▶ [RECORD EXCERPTS]:
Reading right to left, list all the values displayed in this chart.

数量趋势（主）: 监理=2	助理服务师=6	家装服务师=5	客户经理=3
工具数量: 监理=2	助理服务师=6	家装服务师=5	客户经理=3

---

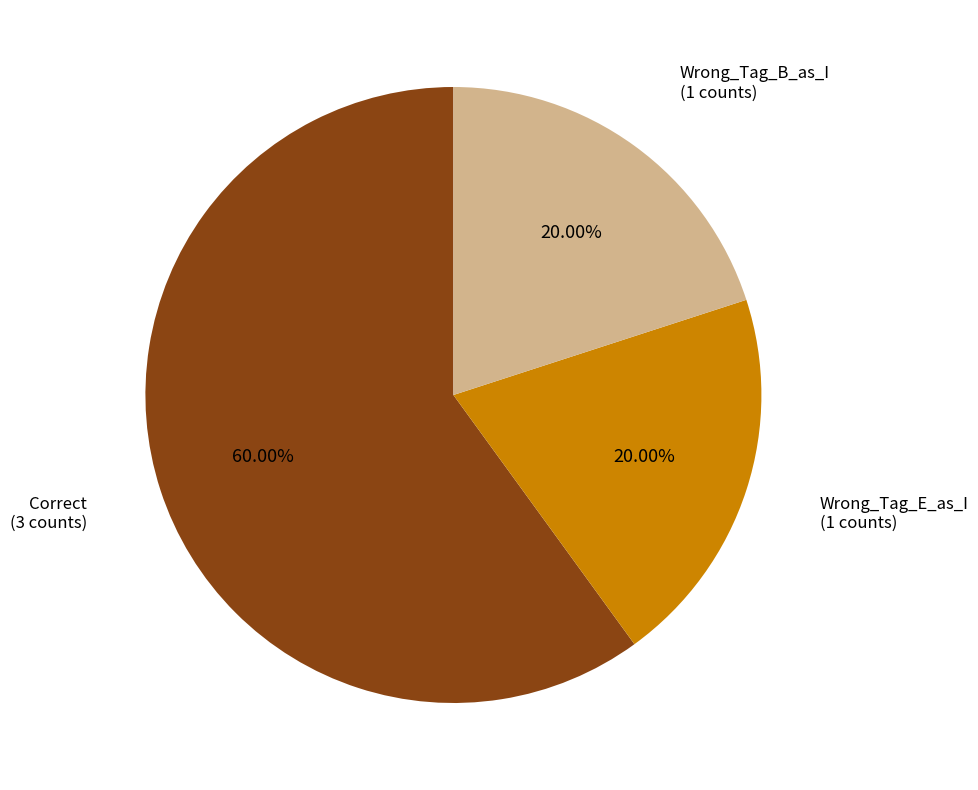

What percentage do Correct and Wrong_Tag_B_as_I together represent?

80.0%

▶ [YOUR TASK]:
Pull out every line of the data above that contains the string "家装服务师", and copy each one in full.

▶ [RESULT OF THE EXERCISE]:
数量趋势（主）: 监理=2	助理服务师=6	家装服务师=5	客户经理=3
工具数量: 监理=2	助理服务师=6	家装服务师=5	客户经理=3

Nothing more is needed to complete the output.